=== Task details ===
Of the lines below, copy those that hold the word "yang".

=== Information supplied ===
= = =

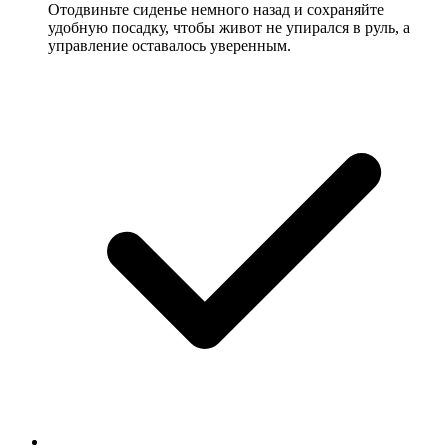
Отодвиньте сиденье немного назад и сохраняйте
удобную посадку, чтобы живот не упирался в руль, а
управление оставалось уверенным.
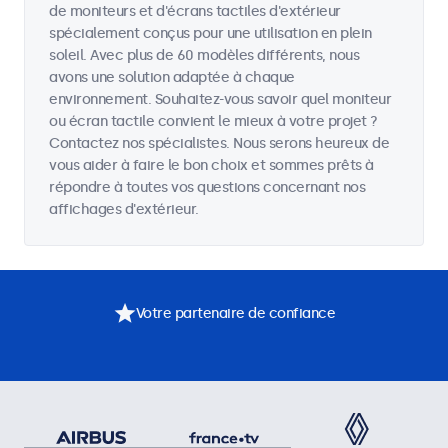
de moniteurs et d'écrans tactiles d'extérieur
spécialement conçus pour une utilisation en plein
soleil. Avec plus de 60 modèles différents, nous
avons une solution adaptée à chaque
environnement. Souhaitez-vous savoir quel moniteur
ou écran tactile convient le mieux à votre projet ?
Contactez nos spécialistes. Nous serons heureux de
vous aider à faire le bon choix et sommes prêts à
répondre à toutes vos questions concernant nos
affichages d'extérieur.
Votre partenaire de confiance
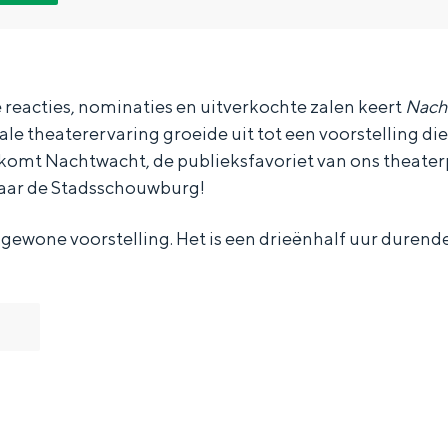
reacties, nominaties en uitverkochte zalen keert
Nach
ale theaterervaring groeide uit tot een voorstelling di
27 komt Nachtwacht, de publieksfavoriet van ons theate
naar de Stadsschouwburg!
 gewone voorstelling. Het is een drieënhalf uur durende
Bijzonder overnachten
. Van slapen in een voormalige graanzolder van een molen tot overnach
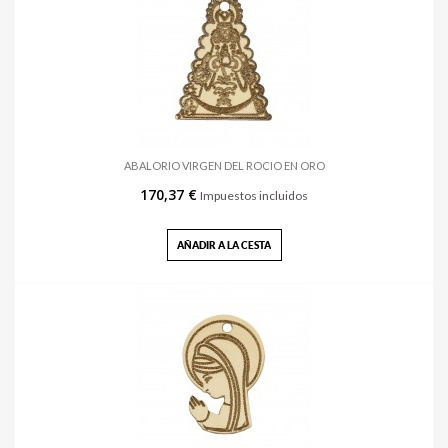
ABALORIO VIRGEN DEL ROCIO EN ORO
170,37 €
Impuestos incluidos
AÑADIR A LA CESTA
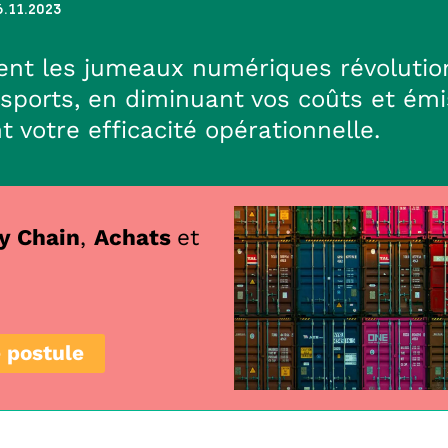
6.11.2023
t les jumeaux numériques révolution
sports, en diminuant vos coûts et ém
 votre efficacité opérationnelle.
y Chain
,
Achats
et
 postule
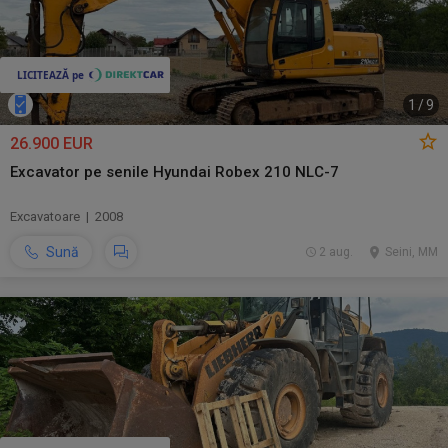
1
/
9
26.900 EUR
Excavator pe senile Hyundai Robex 210 NLC-7
Excavatoare | 2008
Sună
2 aug.
Seini, MM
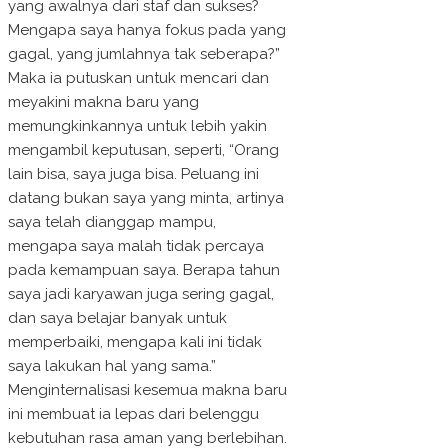
yang awalnya dari staf dan sukses?
Mengapa saya hanya fokus pada yang
gagal, yang jumlahnya tak seberapa?”
Maka ia putuskan untuk mencari dan
meyakini makna baru yang
memungkinkannya untuk lebih yakin
mengambil keputusan, seperti, “Orang
lain bisa, saya juga bisa. Peluang ini
datang bukan saya yang minta, artinya
saya telah dianggap mampu,
mengapa saya malah tidak percaya
pada kemampuan saya. Berapa tahun
saya jadi karyawan juga sering gagal,
dan saya belajar banyak untuk
memperbaiki, mengapa kali ini tidak
saya lakukan hal yang sama.”
Menginternalisasi kesemua makna baru
ini membuat ia lepas dari belenggu
kebutuhan rasa aman yang berlebihan.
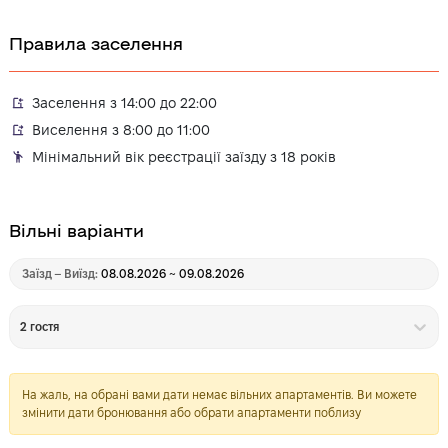
Правила заселення
Заселення з 14:00 до 22:00
Виселення з 8:00 до 11:00
Мінімальний вік реєстрації заїзду з 18 років
Вільні варіанти
Заїзд – Виїзд:
08.08.2026 ~ 09.08.2026
2 гостя
На жаль, на обрані вами дати немає вільних апартаментів. Ви можете
змінити дати бронювання або обрати апартаменти поблизу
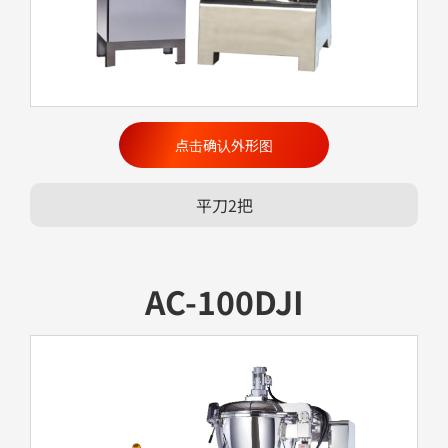
点击确认外形图
平刀2把
AC-100DJI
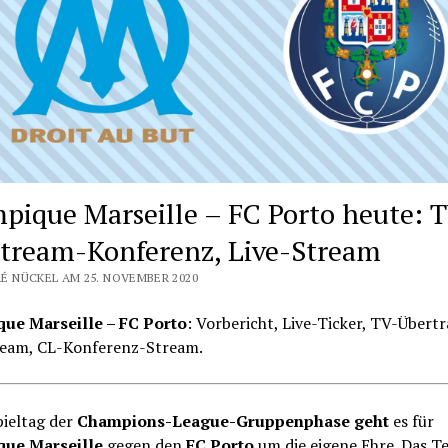
pique Marseille – FC Porto heute: T
tream-Konferenz, Live-Stream
É NÜCKEL AM 25. NOVEMBER 2020
ue Marseille – FC Porto
: Vorbericht, Live-Ticker, TV-Übert
ream, CL-Konferenz-Stream.
pieltag der
Champions-League-Gruppenphase geht
es für
ue Marseille
gegen den
FC Porto
um die eigene Ehre. Das T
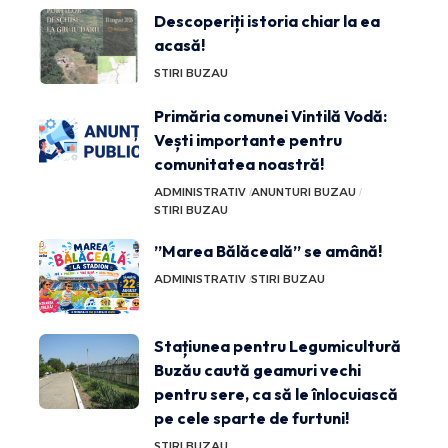
Descoperiți istoria chiar la ea
acasă!
STIRI BUZAU
Primăria comunei Vintilă Vodă:
Vești importante pentru
comunitatea noastră!
ADMINISTRATIV
ANUNTURI BUZAU
STIRI BUZAU
”Marea Bălăceală” se amână!
ADMINISTRATIV
STIRI BUZAU
Stațiunea pentru Legumicultură
Buzău caută geamuri vechi
pentru sere, ca să le înlocuiască
pe cele sparte de furtuni!
STIRI BUZAU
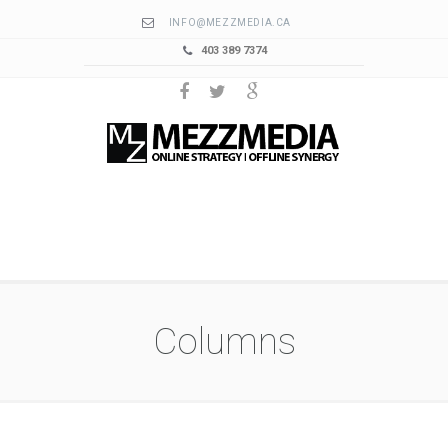
INFO@MEZZMEDIA.CA
403 389 7374
Columns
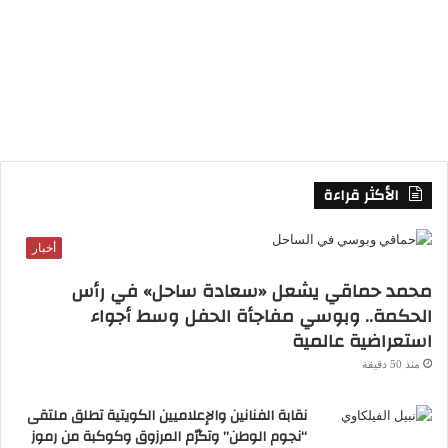
R
S
S
الأكثر قراءة
أخبار
جوائز الأوسكار
عمرو شاهين
محمد حماقي يشعل «سعادة ساحل» في رأس
الحكمة.. وبوسي مفاجأة الحفل وسط أجواء
استعراضية عالمية
منذ 50 دقيقة
نقابة الفنانين والإعلاميين الكويتية تطلق ملتقى
“نجوم الوطن” وتكرّم المرزوق وكوكبة من رموز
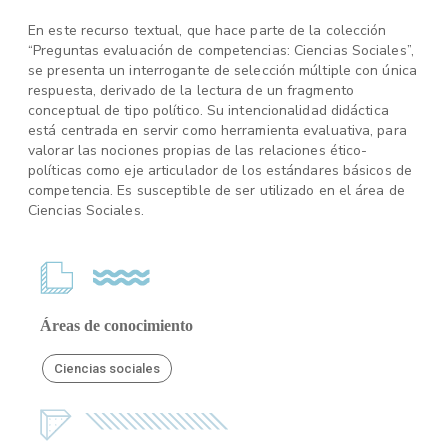
En este recurso textual, que hace parte de la colección
“Preguntas evaluación de competencias: Ciencias Sociales”,
se presenta un interrogante de selección múltiple con única
respuesta, derivado de la lectura de un fragmento
conceptual de tipo político. Su intencionalidad didáctica
está centrada en servir como herramienta evaluativa, para
valorar las nociones propias de las relaciones ético-
políticas como eje articulador de los estándares básicos de
competencia. Es susceptible de ser utilizado en el área de
Ciencias Sociales.
Áreas de conocimiento
Ciencias sociales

= = =

=== Task response ===
yang awalnya dari staf dan sukses?
Mengapa saya hanya fokus pada yang
gagal, yang jumlahnya tak seberapa?”
meyakini makna baru yang
datang bukan saya yang minta, artinya
saya lakukan hal yang sama.”
kebutuhan rasa aman yang berlebihan.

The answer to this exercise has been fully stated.